# PROVIDED TEXT
──────────────────────────────
This function quantifies the deviation of the estimate $$|\psi ({\varvec{\hat{z}}})\rangle$$ from the true unknwon state $$|\psi (\tilde{\varvec{z}})\rangle$$. In this function $$\varvec{\hat{z}}$$ is a set of complex variables and $$\varvec{\tilde{z}}$$ plays the role of a set of fixed unknown complex parameters. According to Eq. (4) CSPSA evaluates at each iteration k the infidelity $$I(|\psi (\varvec{\tilde{z}})\rangle ),|\psi (\varvec{\hat{z}})\rangle$$ at $${\varvec{\hat{z}}}=\hat{\varvec{z}}_{k\pm }$$. These values can be obtained by projecting the unknown state $$|\psi (\varvec{\tilde{z}})\rangle$$ onto a d-dimensional orthonormal base $$B_{k\pm }=\{|\psi _{i,k\pm }\rangle \}$$ (with $$i=0,\dots ,d-1$$) that contains the state $$|\psi (\hat{\varvec{z}}_{k\pm })\rangle$$. This procedure generates the detection statistics $$n_{i,k\pm }$$ that lead to the probability distributions $$p_{i,k\pm }=n_{i,k\pm }/\sum _jn_{j,k\pm }$$, where $$N_{est}=\sum _jn_{j,k\pm }$$ is the total number of copies of the unknown states employed in the projective measurements. These probability distributions are employed to obtain the estimates

\begin{aligned} I(|\psi (\varvec{\tilde{z}})\rangle ,|\psi (\hat{\varvec{z}}_{k\pm })\rangle )=1-p_{0,k\pm } \end{aligned}
(9)
──────────────────────────────
# TASK SET
(1) According to the state-estimation excerpt, what does $$N_{est}$$ represent?
(2) Resume the state-estimation excerpt, picking up right after equation (9).

Source data
──────────────────────────────
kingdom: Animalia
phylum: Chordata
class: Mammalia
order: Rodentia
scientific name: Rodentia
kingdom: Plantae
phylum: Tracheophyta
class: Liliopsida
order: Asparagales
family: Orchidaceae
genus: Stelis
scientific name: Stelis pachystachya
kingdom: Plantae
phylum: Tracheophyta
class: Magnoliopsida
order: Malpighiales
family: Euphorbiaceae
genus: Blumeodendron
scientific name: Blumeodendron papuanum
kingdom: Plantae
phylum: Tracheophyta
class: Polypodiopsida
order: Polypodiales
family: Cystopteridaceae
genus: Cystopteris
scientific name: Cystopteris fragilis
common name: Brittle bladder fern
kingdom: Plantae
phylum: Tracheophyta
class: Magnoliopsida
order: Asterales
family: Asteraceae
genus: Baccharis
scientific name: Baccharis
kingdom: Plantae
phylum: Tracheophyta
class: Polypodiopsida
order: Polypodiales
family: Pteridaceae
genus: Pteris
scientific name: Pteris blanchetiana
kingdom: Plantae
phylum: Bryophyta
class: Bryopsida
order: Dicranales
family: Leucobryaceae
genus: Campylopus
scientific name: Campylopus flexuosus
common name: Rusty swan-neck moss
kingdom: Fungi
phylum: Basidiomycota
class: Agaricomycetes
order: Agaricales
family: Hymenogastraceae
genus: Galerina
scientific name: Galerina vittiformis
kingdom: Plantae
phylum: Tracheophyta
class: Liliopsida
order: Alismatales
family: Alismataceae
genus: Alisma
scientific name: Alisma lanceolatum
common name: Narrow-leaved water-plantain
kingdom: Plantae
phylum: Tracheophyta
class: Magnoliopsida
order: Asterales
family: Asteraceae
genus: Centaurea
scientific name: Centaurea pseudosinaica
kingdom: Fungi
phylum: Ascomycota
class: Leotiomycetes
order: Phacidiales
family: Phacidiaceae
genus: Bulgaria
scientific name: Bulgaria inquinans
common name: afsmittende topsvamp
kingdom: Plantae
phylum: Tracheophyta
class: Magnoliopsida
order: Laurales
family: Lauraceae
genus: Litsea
──────────────────────────────
# RESULTS FOR THE EXERCISE
(1) It is the total number of copies of the unknown states employed in the projective measurements.

(2)
for the infidelity, where we have assumed the convention $$|\psi _{0,k\pm }\rangle =|\psi (\hat{\varvec{z}}_{k\pm })\rangle$$. These estimates together with Eq. (3) generate the next estimate $$|\psi (\hat{\varvec{z}}_{k+1})\rangle$$ for the unknown quantum state $$|\psi (\tilde{\varvec{z}})\rangle$$. The CSPSA method can be understood as a generalization of the Simultaneous perturbation stochastic approach (SPSA)51,52, a well known stochastic gradient-free optimization method working in the field of the real numbers. SPSA has been proposed42 and experimentally demonstrated44 as tomographic method for pure quantum states. In this context, it has been show30 that CSPSA achieves a higher convergence rate than SPSA.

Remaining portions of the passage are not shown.